Professor of industrial relations, Keele University

The notion of giving patients and their families more ‘choice’ health care providers is both a sham in reality and a dangerous move to create an increasingly large non-public health sector. The idea that so-called ‘consumer choice’ is a good thing is rooted in old fashioned and idealistic beliefs about the efficacy of free market operations: namely, that the more choice from those demanding goods or services, the more pressure on those supplying them to be more efficient and effective.

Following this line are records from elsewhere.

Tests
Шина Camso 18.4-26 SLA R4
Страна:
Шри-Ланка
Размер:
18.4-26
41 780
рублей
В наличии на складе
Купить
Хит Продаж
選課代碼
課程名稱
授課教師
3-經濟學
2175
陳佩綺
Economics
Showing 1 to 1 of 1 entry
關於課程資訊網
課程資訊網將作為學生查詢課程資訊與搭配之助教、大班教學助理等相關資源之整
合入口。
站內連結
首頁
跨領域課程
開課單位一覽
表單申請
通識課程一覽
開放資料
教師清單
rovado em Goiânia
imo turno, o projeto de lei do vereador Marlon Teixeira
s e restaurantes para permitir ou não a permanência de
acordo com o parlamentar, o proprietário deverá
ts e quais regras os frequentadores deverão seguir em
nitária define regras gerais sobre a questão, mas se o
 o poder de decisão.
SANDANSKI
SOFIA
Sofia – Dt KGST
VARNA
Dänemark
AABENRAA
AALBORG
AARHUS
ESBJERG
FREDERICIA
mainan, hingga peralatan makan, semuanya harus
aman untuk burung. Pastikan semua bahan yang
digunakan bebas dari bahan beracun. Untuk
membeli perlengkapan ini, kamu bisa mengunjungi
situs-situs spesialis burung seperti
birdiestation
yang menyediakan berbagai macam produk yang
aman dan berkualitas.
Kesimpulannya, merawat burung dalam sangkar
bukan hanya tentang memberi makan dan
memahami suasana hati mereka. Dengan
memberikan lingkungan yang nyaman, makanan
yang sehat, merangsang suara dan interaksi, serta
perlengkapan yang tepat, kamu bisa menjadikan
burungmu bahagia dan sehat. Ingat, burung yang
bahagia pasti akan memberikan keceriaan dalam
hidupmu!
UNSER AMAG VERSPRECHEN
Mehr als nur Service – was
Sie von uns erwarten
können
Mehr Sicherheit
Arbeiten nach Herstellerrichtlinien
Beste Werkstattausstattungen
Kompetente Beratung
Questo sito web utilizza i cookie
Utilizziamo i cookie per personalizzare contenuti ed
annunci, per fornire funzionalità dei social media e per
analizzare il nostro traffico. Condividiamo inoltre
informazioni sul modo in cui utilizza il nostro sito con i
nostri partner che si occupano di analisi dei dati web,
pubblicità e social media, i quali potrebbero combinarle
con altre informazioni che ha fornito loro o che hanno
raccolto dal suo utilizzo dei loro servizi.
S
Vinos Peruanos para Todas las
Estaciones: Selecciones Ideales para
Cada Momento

In theory this is perverse, since patients are not consumers of the NHS (they do not pay for use) but are users, while the government is the customer. Furthermore the theory of perfect competition requires perfect knowledge as well as a large number of suppliers, with profit as the incentive to respond to customer demands. But in practice none of this actually works, since it ignores pre-existing social and economic inequalities in society, and it assumes consumer demand is the same as need, that one person’s decision has no impact on those of others, and that there is an endless supply of the service.

The government’s NHS reforms in general, and foundation hospitals in particular, over-concentrate on supply side economics, and treat the demand for health care as a matter for the individual. The reforms are part of a wider trend towards a neo-liberal political economy, in which all aspects of welfare are to be shifted onto individuals and families and away from collective state provision. They are pursuing the myth that market freedom for everyone and for everything are better than collective state provision of health, education, protection and welfare.